EU-Wahl: "Eine Katastrophe für Frankreich"
Stimmen die Umfragen, könnte das Ergebnis der EU-Wahlen in Frankreich die Staatsführung um Emmanuel Macron, die durch die Revolte der „Gelbwesten“ bereits angeschlagen ist, in eine noch schwerere Legitimitätskrise stürzen. Und das würde auch die Ambitionen des französischen Präsidenten bei der Erneuerung der EU behindern. Laut Umfragen könnte der „Rassemblement national“ (RN, vormals „Front National“) von Marine Le Pen mit rund 23 Prozent in Führung gehen.
Das wäre kein umwerfender Stimmenanteil. Bei den EU-Wahlen 2014 hatte die Rechtspartei bereits 25 Prozent errungen. Auch würde der Vorsprung des RN gegenüber der Liste „Renaissance“, die Macron bilden ließ, wohl nur ein bis zwei Prozente betragen.
Ein solches Ergebnis aber käme dennoch einer bitteren persönliche Niederlage für den liberalen Präsidenten gleich. Zumal er die EU-Parlamentswahlen zu einer Schicksalsschlacht zwischen den „fortschrittlichen“ Kräften (die er für sich beansprucht) und den Nationalisten stilisiert hat. Würden letztere siegen, wäre das „eine Katastrophe für Frankreich und Europa“, warnt Macron eindringlich.
Rache Le Pens
Im Gegenzug erklärte Marine Le Pen die EU-Wahl zur „Volksabstimmung über Macron“. Wenn er verliere, müsse er „zurücktreten“. Diese Forderung hat allerdings in den eigenen Reihen der Nationalistenpartei Unbehagen ausgelöst. Auch RN-Politiker sehen darin die allzu plumpe Äußerung des Wunschs von Marine Le Pen nach einer Revanche für ihre Niederlage bei den Präsidentenwahlen und ihr eklatantes Versagen im damaligen TV-Duell mit Macron.
Die Nationalistin hat zwar seither den „Frexit“ (also Frankreichs EU-Austritt) beiseite gelegt, dafür vergleicht sie die Europäische Union jetzt wieder mit dem kommunistischen Zwangsimperium Sowjetunion: Die „EUDSSR“, wie sie die EU in Anspielung auf die zerfallene UdSSR nennt, sei „für ein wirtschaftliches und identitäres Tschernobyl verantwortlich“.

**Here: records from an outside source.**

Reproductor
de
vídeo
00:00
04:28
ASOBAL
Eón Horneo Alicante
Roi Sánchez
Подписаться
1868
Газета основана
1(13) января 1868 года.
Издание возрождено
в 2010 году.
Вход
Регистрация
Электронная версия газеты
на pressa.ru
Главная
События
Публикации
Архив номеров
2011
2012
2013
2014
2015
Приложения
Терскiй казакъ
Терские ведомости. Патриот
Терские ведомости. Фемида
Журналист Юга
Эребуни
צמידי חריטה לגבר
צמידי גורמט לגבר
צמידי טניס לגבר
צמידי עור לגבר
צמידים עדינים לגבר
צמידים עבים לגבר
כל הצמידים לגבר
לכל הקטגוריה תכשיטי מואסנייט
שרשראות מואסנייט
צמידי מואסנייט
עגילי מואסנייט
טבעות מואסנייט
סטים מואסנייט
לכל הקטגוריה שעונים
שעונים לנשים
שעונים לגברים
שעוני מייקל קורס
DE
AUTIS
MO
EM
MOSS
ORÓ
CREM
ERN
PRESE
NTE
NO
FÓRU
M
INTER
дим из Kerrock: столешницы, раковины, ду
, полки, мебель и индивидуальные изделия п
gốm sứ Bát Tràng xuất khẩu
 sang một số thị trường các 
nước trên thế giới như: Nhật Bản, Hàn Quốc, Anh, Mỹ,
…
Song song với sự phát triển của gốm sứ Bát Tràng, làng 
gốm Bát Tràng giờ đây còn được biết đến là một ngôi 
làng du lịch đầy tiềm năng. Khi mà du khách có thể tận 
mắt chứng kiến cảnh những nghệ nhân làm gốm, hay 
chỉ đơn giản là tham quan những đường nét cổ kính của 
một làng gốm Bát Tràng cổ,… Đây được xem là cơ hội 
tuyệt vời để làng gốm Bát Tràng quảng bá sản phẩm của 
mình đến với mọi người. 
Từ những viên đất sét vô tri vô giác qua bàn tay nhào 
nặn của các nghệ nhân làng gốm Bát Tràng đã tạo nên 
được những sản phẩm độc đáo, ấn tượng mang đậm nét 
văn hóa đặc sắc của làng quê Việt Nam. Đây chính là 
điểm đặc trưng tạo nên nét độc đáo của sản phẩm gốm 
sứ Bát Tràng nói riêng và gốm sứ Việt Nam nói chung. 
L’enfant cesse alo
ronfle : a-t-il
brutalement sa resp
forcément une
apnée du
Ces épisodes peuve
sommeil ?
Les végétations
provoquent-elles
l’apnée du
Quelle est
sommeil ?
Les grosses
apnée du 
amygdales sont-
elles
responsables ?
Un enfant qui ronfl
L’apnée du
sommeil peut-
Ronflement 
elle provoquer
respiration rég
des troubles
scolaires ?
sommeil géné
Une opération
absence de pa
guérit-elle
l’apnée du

Es ist freilich nicht ausgeschlossen, dass Macrons EU-Liste im Endspurt doch noch den RN überrundet, indem sie zwei bis drei zusätzliche Prozente ergattert. Diese könnten wohl vor allem aus der konservativen Wählerschaft kommen. Macrons liberaler Wirtschaftskurs findet dort meistens Zustimmung. Außerdem hat der Staatschef zuletzt die „Verwurzelung“ gegenüber dem globalen „Nomadentum“ gepriesen und für eine verstärkte „Grenzziehung“ durch eine Revision des Schengener Abkommens plädiert.
Soziale Akzente
Andererseits bemüht sich Macron durch soziale Akzente (etwa die Forderung nach der EU-weiten Einführung von Mindestlöhnen) und spektakuläre ökologische Ansagen enttäuschte Mitte-links-Wähler zurück zu gewinnen. Die Kandidaten-Liste „Renaissance“ wirbt mit zwei prominenten Ökologen.
Im linksökologischen Milieu überwiegt aber Ablehnung gegenüber Macron. Diese Kreise stoßen sich nicht zuletzt daran, dass auf der Pro-Macron-Liste auch Vertreter der mächtigen Lobbys der Agrarchemie und der Jäger kandidieren. Viele dieser Wähler hatten bei der Präsidenten-Stichwahl zwar für Macron gestimmt, um Le Pen zu verhindern; sie empfinden den abermaligen Verweis auf einen drohenden Sieg der Nationalistin bei der EU-Wahl jetzt aber als eine Erpressung vonseiten Macrons.
Andererseits ist das linke Kandidaturen-Angebot diesmal derartig zersplittert, dass doch noch ein Teil der zur linken Mitte tendierenden Wähler auf Nummer sicher gehen und bei Macron landen könnte.